What this task involves: Reproduce the entries exactly as they appear below.

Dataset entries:
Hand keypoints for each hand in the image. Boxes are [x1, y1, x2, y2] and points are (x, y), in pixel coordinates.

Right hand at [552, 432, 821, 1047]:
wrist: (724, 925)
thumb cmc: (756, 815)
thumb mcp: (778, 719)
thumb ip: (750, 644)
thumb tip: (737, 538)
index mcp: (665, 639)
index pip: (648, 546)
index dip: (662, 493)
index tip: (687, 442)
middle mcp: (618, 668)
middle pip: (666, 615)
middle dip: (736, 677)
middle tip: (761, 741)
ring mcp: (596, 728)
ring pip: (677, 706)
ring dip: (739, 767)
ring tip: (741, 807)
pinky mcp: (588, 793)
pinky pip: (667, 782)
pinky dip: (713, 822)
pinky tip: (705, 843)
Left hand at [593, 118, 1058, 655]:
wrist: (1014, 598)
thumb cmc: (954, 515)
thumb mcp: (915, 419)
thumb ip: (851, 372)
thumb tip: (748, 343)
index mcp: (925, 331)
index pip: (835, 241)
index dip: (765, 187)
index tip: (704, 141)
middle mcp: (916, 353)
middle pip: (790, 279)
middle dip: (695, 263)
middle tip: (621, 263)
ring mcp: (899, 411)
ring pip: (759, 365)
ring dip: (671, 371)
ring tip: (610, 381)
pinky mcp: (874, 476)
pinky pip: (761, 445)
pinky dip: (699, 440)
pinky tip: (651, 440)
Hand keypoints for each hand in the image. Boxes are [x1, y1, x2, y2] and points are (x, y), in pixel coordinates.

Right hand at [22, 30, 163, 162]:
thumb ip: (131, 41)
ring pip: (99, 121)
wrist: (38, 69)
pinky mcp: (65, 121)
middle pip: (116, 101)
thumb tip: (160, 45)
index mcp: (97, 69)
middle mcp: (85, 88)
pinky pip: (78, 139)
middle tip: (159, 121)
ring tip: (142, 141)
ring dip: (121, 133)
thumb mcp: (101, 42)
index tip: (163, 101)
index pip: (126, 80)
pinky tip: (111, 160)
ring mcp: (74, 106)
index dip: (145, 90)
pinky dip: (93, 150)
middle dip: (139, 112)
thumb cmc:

Result:
Hand keypoints for each hand in the image. Boxes are [x1, y1, x2, y2] and points are (x, y), in pixel coordinates.

Right hand at [552, 432, 821, 1047]:
wrist: (724, 925)
thumb cmc: (756, 815)
thumb mcp: (778, 719)
thumb ip: (750, 644)
thumb tip: (737, 538)
index mcp: (665, 639)
index pip: (648, 546)
index dip: (662, 493)
index tip: (687, 442)
middle mcp: (618, 668)
middle pip: (666, 615)
middle dip: (736, 677)
middle tip: (761, 741)
ring mcp: (596, 728)
ring pip: (677, 706)
ring dip: (739, 767)
ring tip: (741, 807)
pinky mcp: (588, 793)
pinky pip: (667, 782)
pinky dip: (713, 822)
pinky tip: (705, 843)
Left hand at [593, 118, 1058, 655]:
wrist: (1014, 598)
thumb cmc: (954, 515)
thumb mcp: (915, 419)
thumb ip: (851, 372)
thumb tip: (748, 343)
index mcp: (925, 331)
index pip: (835, 241)
index dip: (765, 187)
index tip: (704, 141)
middle mcp: (916, 353)
middle pip: (790, 279)
middle dip: (695, 263)
middle tip: (621, 263)
ring mcp: (899, 411)
ring pip: (759, 365)
ring dip: (671, 371)
ring tip: (610, 381)
pinky mcp: (874, 476)
pinky pip: (761, 445)
pinky dip: (699, 440)
pinky tip: (651, 440)
Hand keypoints for each hand in the image. Boxes are [x1, y1, x2, y2] and points are (x, y), in pixel coordinates.

Right hand at [22, 30, 163, 162]:
thumb ip: (131, 41)
ring pip: (99, 121)
wrist: (38, 69)
pinky mcp: (65, 121)
middle pip: (116, 101)
thumb tip: (160, 45)
index mcp: (97, 69)
middle mcp: (85, 88)
pinky pip: (78, 139)
middle tip: (159, 121)
ring tip: (142, 141)
ring dip: (121, 133)
thumb mcp: (101, 42)
index tip: (163, 101)
index pip: (126, 80)
pinky tip: (111, 160)
ring mcp: (74, 106)
index dip: (145, 90)
pinky dip: (93, 150)
middle dip: (139, 112)
thumb cmc:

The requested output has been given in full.